======== DATA ========

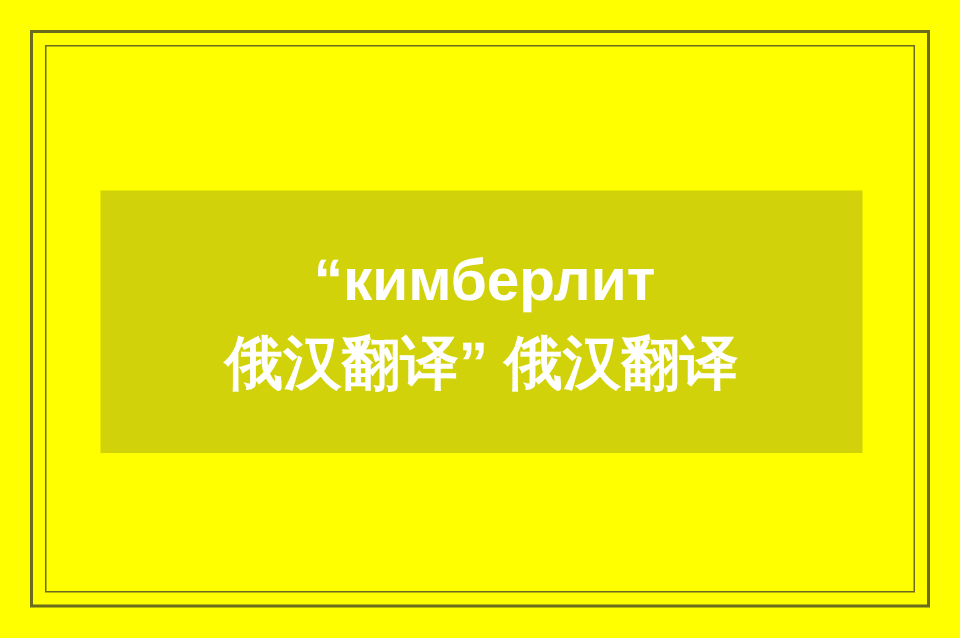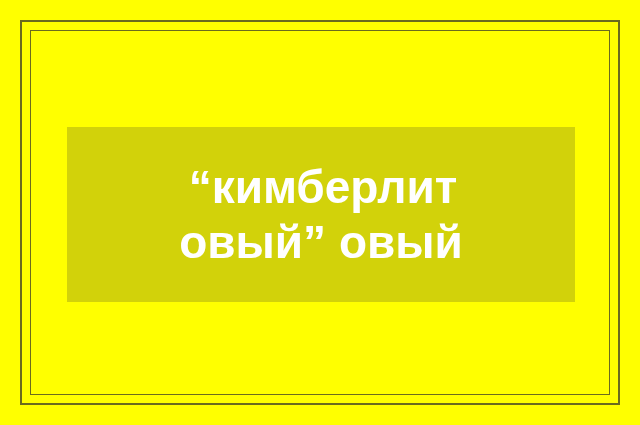--- a/index.html
+++ b/index.html
@@ -68,7 +68,7 @@
     text-align: center;
     color: #ffffff;
     font-weight: bold;
-    font-size: 46px;
+    font-size: 39px;
     line-height: 55px;
     letter-spacing: 0px;
     white-space: nowrap;

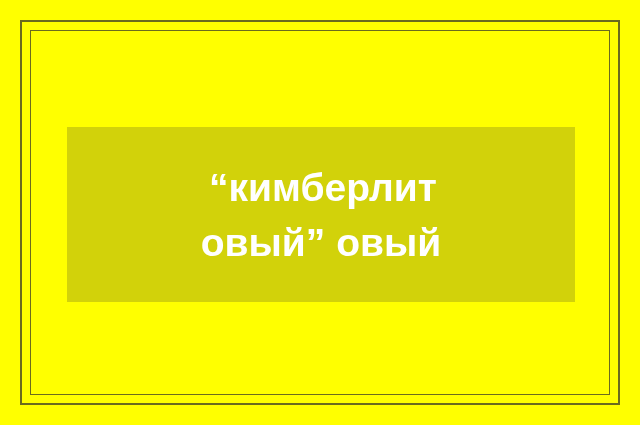--- a/index.html
+++ b/index.html
@@ -98,7 +98,7 @@
   <div class="panel">
     <h1 class="panel-title">
       <span class="title-line title-line-1">“кимберлит</span>
-      <span class="title-line title-line-2">овый” овый</span>
+      <span class="title-line title-line-2">俄汉翻译” 俄汉翻译</span>
     </h1>
   </div>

========

» ABOUT THIS TASK
Look through the records for the word "panel". Every line that has it should be copied.

» ANSWER SECTION
   <div class="panel">
     <h1 class="panel-title">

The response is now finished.